I’m not sure the traditional definition of family can successfully be “defended” by the responsibility apocalypse that will soon be upon us.

6 responses

  1. I see a lot of grandparents parenting. The issue I run into a lot at work is when there is an informal agreement on who is raising the child. The gerbil parent uses the fact that there is no legal grounds for the grandparent to keep the child against the grandparent.

    For example, I want something from you, you don’t want to give it. Fine, I’ll just take my child back, I’m feeling very responsible today. You’ll get her back when I’m bored or get what i want, whichever comes first. The cycle repeats as I feel the need.


    1. That’s the gerbil cycle in a nutshell, I think. Sad. Grandparents give an incredible life gift only to be treated badly, not to mention the devastating effects on the young children being tossed around like a hot potato. When was it exactly when the need for self-gratification totally eclipsed all sense of personal responsibility?


  2. There does seem to be something of a ‘lost generation’ feel to those in their teens and twenties. I don’t know what the stats are in the UK for grandparents raising their grandkids but imagine the figures would echo those in your country.
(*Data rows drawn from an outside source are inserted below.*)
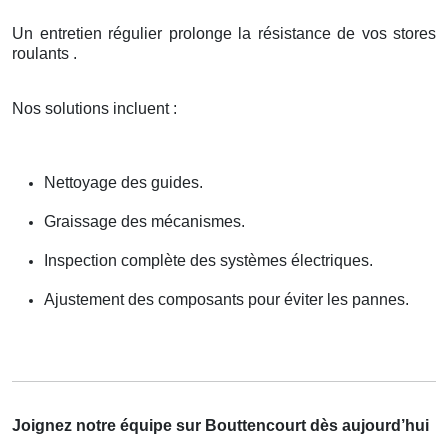
Un entretien régulier prolonge la résistance de vos stores
roulants .
Nos solutions incluent :
Nettoyage des guides.
Graissage des mécanismes.
Inspection complète des systèmes électriques.
Ajustement des composants pour éviter les pannes.
Joignez notre équipe sur Bouttencourt dès aujourd’hui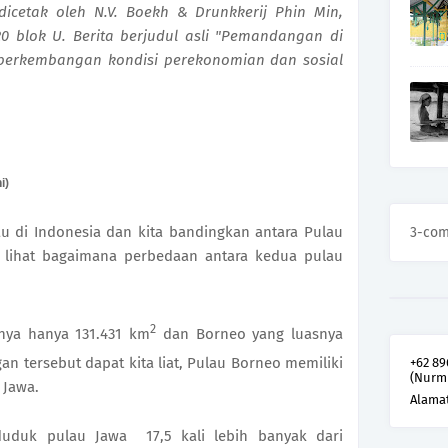
dicetak oleh N.V. Boekh & Drunkkerij Phin Min,
20 blok U. Berita berjudul asli "Pemandangan di
perkembangan kondisi perekonomian dan sosial
i)
u di Indonesia dan kita bandingkan antara Pulau
3-co
 lihat bagaimana perbedaan antara kedua pulau
2
nya hanya 131.431 km
dan Borneo yang luasnya
an tersebut dapat kita liat, Pulau Borneo memiliki
+62 89
(Nurm
 Jawa.
Alama
duduk pulau Jawa 17,5 kali lebih banyak dari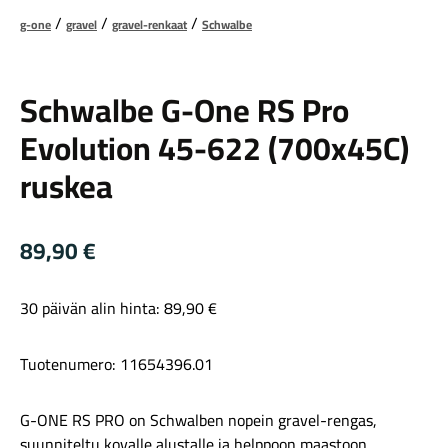
g-one
gravel
gravel-renkaat
Schwalbe
Schwalbe
Schwalbe G-One RS Pro
Evolution 45-622 (700x45C)
ruskea
Maastosähköpyörät
89,90
€
30 päivän alin hinta:
89,90
€
Tuotenumero: 11654396.01
Kaupunkisähköpyörät
G-ONE RS PRO on Schwalben nopein gravel-rengas,
suunniteltu kovalle alustalle ja helppoon maastoon.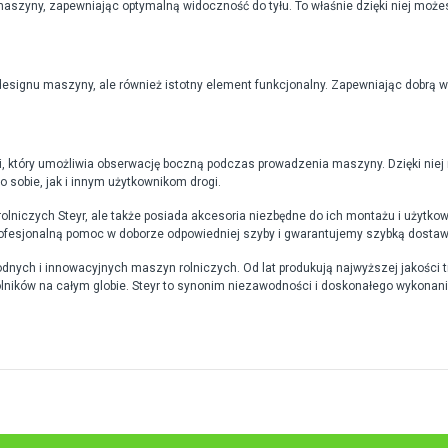
i maszyny, zapewniając optymalną widoczność do tyłu. To właśnie dzięki niej 
 designu maszyny, ale również istotny element funkcjonalny. Zapewniając dobrą
i, który umożliwia obserwację boczną podczas prowadzenia maszyny. Dzięki nie
sobie, jak i innym użytkownikom drogi.
rolniczych Steyr, ale także posiada akcesoria niezbędne do ich montażu i użytko
rofesjonalną pomoc w doborze odpowiedniej szyby i gwarantujemy szybką dostaw
nych i innowacyjnych maszyn rolniczych. Od lat produkują najwyższej jakości trak
lników na całym globie. Steyr to synonim niezawodności i doskonałego wykonani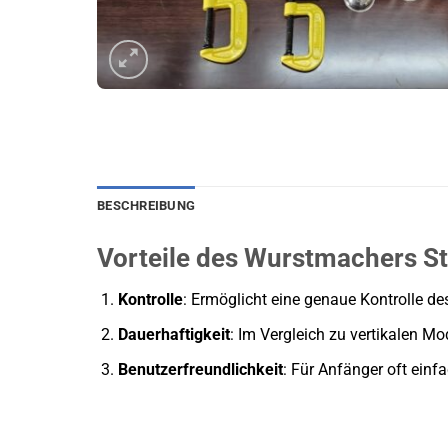
BESCHREIBUNG
Vorteile des Wurstmachers St
Kontrolle
: Ermöglicht eine genaue Kontrolle d
Dauerhaftigkeit
: Im Vergleich zu vertikalen Mod
Benutzerfreundlichkeit
: Für Anfänger oft ein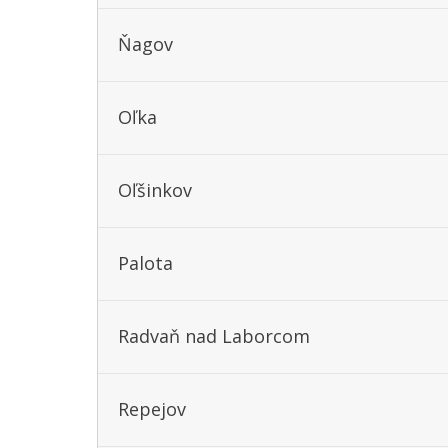
Ňagov
Oľka
Oľšinkov
Palota
Radvaň nad Laborcom
Repejov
I don’t know whether to consider that this ‘lost generation’ are the most self-centred ever and therefore unfit for/incapable of parenting or to think that society as a whole has somehow failed to work its magic on them. The whole lip-piercing etc style of ‘self-expression’ can soemtimes mask a dreadful sense of having no discernible identity. Has capitalism homogenised the young so effectively that they are truly lost or has it just made them selfish little snots? The wishy-washy liberal in me says the former; the middle aged grouch in me is more behind the latter as an explanation.


    1. At least in my country I think a wake up call may be on the way. “Go with the flow” and “do what feels good” can only go so far when the shit hits the fan. The “I don’t want a job” mentality may turn out to be quite disastrous. If so, then I’ll be sure to be there and yell, “I told you so.”


  3. My mother was largely raised by her grandmother — you may have a point, as my grandmother then largely raised me.

    My mother wasn’t playing around…she was seriously a freaking nightmare/ horror movie scene creator. Dad was abusive but more of an asshole abuser. He was drunk and thought it would be funny to have me get his pliers to yank out my teeth…that weren’t loose. He just wanted to do it. Or he’d be surly and feel like choking you and beating your head into a wall. He wanted to feel control/ strong–it wasn’t that you were being punished. He was simply an asshole. Who was also the “better” parent.

    That’s why my gram kept me away from them as much as possible (moved down the road when I was a toddler).

    When she should’ve been “parenting,” she worked hard, unlike most women of her generation. She made loads of money because she had to support herself, her kids and several members of her extended family, so her mother took care of the kids (else they were “latch-key” kids).

    I don’t know if it’s learning to be a parent or some people are sick-fucks/irresponsible. Even people aren’t *aren’t* sick/are responsible have to learn or do they just try? I dunno.


    1. I believe our children have been handed too much. And far too easily. Things have no value unless you work for them and earn. For example, in my experience, when my kids stole my things (a common occurrence) they’d treat the things like shit. In the rare cases where they actually worked and earned something on their own, they’d treat the thing like a precious gold nugget. The objects had different value in their minds because of how they were acquired.

      Now I see a whole generation with that mentality.